Easy and healthy Chinese steamed rice cake recipe (Rice Fa gao) that you will love once you tried. I have planned quite a long time ago to make the two types of Chinese steamed rice cake with videos. And finally I bring the two on the blog.
There are two types of Chinese steamed rice cake– one is made from pure rice flour (with large spongy like holes) and the other one is made with rice flour and plain flour (with small holes). Although the ingredients are similar, the two types of steamed rice cakes are different. Pure rice flour rice cake, also known as Bai Tang Gao in mandarin and Bak Tong Gao in Cantonese, is fluffy and chewy. Usually Bai Tang Gao is served after cooling down. However rice fa gao should be served when still warm. This post introduces steamed rice fa gao firstly and then Bai tang gao recipe will come later in next recipe.

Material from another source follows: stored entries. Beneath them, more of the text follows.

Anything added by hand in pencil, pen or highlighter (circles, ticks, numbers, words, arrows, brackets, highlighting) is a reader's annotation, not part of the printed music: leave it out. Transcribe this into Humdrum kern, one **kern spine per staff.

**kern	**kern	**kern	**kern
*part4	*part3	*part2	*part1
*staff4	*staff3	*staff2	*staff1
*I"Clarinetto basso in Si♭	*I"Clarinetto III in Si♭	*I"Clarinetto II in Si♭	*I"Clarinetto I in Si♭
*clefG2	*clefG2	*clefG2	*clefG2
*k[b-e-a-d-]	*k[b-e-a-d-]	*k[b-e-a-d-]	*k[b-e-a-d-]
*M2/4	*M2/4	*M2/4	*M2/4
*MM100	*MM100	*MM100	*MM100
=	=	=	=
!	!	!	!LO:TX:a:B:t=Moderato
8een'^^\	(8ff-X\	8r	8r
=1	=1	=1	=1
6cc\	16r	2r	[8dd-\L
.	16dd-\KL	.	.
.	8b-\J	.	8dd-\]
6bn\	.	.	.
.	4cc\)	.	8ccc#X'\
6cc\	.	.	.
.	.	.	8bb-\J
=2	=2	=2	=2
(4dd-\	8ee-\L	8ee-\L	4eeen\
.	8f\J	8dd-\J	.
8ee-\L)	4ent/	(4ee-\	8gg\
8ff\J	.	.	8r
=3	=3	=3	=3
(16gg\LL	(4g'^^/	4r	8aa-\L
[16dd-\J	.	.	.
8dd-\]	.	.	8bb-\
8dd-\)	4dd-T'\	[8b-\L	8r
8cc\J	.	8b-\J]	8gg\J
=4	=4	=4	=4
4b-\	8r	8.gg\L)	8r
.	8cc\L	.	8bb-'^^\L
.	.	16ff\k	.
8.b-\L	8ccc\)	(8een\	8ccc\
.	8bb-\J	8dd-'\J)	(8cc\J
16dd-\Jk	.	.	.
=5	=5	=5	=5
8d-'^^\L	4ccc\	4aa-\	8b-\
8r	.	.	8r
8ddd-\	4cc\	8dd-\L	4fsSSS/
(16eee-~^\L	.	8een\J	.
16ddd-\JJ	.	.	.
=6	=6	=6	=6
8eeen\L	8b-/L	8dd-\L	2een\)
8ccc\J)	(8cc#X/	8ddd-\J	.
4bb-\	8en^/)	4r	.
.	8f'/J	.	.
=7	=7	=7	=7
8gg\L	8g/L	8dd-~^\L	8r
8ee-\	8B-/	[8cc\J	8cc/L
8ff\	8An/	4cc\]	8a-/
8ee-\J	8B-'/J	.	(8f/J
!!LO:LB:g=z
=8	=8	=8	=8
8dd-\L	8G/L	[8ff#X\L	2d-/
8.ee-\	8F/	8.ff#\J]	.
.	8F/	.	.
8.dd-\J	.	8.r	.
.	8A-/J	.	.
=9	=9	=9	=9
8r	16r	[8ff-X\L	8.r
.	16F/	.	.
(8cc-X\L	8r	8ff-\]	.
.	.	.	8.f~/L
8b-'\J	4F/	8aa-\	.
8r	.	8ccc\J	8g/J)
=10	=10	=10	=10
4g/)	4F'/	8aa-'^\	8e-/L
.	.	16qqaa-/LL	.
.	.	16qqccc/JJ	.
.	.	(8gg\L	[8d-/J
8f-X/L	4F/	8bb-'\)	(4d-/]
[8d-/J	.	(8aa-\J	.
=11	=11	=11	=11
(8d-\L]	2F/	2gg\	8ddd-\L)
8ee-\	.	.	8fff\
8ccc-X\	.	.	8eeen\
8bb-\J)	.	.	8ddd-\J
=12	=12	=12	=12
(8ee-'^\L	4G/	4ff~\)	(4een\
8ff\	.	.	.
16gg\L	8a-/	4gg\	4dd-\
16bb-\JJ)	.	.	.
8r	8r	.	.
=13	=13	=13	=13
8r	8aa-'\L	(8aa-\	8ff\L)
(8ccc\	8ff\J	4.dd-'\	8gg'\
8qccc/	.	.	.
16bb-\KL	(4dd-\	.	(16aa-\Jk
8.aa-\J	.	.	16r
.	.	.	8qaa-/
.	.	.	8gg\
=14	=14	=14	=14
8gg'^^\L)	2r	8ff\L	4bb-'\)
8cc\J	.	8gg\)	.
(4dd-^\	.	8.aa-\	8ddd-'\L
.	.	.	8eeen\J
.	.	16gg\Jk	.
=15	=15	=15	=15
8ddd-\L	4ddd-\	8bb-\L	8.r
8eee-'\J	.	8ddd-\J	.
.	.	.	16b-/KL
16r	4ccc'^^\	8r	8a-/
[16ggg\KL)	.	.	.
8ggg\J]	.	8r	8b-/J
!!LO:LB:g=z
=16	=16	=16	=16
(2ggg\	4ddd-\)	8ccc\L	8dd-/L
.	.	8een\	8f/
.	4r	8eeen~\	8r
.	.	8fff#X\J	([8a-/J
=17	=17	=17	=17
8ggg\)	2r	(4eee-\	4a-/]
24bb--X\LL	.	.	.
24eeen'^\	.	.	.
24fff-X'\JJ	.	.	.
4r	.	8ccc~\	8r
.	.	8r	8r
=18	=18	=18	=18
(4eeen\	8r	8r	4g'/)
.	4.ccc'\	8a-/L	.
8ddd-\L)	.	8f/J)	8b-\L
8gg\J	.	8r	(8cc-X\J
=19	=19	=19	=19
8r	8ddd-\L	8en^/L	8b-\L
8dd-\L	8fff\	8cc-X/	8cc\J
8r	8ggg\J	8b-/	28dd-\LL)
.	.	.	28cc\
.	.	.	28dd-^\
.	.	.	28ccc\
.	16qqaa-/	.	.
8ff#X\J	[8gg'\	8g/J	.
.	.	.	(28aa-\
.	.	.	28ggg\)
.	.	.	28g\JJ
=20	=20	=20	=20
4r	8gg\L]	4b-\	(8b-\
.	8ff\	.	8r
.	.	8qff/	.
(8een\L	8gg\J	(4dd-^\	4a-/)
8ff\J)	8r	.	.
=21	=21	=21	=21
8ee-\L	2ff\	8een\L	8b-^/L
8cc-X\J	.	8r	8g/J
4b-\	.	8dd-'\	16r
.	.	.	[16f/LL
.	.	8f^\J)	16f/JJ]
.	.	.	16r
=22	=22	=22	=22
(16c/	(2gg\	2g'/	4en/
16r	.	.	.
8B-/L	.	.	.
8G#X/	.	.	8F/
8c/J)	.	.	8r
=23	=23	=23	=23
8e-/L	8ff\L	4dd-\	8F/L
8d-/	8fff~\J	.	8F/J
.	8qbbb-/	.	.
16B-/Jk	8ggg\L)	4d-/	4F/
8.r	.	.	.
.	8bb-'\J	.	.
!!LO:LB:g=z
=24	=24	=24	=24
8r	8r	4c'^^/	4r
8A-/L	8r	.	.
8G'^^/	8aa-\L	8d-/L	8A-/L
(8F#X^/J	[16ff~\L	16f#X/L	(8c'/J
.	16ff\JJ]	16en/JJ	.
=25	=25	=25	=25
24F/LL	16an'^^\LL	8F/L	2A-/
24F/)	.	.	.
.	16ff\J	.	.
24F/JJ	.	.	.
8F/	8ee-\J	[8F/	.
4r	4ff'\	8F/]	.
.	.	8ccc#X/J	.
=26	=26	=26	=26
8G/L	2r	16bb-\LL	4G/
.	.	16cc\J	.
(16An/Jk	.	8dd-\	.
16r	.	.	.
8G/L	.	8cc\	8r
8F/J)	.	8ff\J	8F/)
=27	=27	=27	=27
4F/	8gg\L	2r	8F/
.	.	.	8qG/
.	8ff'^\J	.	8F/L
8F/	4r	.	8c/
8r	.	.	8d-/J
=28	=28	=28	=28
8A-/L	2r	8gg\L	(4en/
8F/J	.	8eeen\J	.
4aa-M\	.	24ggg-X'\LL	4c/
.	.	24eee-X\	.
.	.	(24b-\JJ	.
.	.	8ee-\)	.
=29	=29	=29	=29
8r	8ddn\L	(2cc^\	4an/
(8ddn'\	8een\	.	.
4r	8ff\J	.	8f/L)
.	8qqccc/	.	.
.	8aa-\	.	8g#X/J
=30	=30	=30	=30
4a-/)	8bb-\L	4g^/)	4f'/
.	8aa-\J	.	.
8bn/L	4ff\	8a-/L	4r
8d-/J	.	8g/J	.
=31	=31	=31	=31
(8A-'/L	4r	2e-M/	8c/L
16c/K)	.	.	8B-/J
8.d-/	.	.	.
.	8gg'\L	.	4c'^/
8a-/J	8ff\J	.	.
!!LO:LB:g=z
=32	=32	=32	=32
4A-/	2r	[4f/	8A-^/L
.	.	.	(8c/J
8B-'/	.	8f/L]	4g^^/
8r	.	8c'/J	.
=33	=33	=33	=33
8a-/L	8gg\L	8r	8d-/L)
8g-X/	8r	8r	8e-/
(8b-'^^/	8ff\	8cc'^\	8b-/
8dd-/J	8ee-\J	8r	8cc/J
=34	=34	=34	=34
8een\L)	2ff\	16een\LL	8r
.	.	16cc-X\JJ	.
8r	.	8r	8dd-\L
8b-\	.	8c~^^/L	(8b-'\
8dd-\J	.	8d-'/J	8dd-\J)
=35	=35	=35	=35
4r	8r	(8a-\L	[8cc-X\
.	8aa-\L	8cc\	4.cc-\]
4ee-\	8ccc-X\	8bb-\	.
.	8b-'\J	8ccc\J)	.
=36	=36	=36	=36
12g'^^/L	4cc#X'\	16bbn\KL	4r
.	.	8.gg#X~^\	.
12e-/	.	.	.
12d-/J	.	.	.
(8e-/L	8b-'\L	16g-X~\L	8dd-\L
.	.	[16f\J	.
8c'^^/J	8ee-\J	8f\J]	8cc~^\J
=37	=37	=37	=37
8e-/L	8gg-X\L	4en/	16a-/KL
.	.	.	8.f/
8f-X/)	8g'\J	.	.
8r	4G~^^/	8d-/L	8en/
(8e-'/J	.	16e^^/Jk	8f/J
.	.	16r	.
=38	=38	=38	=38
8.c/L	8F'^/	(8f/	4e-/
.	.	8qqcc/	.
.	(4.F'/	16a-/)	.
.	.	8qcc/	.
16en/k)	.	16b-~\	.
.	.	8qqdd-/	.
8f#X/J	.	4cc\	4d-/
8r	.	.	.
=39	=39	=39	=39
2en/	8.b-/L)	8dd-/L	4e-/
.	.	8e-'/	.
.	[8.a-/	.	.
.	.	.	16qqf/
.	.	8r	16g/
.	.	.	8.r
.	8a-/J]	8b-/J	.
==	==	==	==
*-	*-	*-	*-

In China, this is usually served as a dessert as breakfast or between meals. My favorite serving way is with tea as those rice cakes are a little bit too sweet for me.
- 250g water milled rice flour
- 50g plain flour
- 120g to 150g sugar
- 210ml-220ml hot water
- 5g instand yeast
- Oil for brushing
- Dissolve sugar in hot water and set aside to cool down to warm or room temperature (under 38 degree C)
- Mix rice flour, flour and yeast in a large mixing bowl and stir in sugar liquid. Combine and mix well.
- Set aside to ferment for 2-4 hours based on the temperature. It takes me 2.5 hours in room temperature around 25-28 degree C until there are lots of small bubbles on the surface and the batter rises twice.
- Brush the moulds with oil and scoop the liquid to full 80% full. Bring water to boil in wok and then steam the cakes for 20 minutes over high fire.
- Wait for 5 minutes, transfer out, cool down slightly and de-mould when still warm.
- This cake should be served warm. Reheat before serving if necessary.